Data records
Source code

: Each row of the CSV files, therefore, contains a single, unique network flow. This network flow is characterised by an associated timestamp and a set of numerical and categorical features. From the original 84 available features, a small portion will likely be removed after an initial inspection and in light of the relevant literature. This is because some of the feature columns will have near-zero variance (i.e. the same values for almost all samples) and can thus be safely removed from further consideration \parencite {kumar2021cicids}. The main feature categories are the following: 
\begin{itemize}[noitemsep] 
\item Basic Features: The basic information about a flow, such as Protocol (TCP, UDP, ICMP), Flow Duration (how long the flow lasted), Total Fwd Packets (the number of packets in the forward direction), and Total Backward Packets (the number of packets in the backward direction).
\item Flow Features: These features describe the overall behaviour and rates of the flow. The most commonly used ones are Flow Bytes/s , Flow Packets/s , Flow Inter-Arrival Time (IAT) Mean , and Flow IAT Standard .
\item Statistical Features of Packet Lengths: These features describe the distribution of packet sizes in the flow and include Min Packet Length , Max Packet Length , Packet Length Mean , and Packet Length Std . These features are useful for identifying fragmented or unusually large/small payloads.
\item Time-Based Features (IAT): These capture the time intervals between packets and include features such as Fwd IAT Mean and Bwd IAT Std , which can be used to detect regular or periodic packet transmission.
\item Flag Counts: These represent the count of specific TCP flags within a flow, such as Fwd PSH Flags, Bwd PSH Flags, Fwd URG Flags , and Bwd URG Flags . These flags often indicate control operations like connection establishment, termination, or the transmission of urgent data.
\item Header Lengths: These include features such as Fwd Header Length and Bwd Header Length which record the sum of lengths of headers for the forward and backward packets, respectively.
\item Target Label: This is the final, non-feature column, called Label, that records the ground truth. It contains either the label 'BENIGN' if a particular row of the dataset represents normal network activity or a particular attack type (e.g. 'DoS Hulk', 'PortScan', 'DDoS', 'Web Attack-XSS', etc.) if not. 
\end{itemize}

▶ _Your task_:
Please show every line of the records that holds the word "itemize".

▶ _Answer to the problem_:
\begin{itemize}[noitemsep] 
\end{itemize}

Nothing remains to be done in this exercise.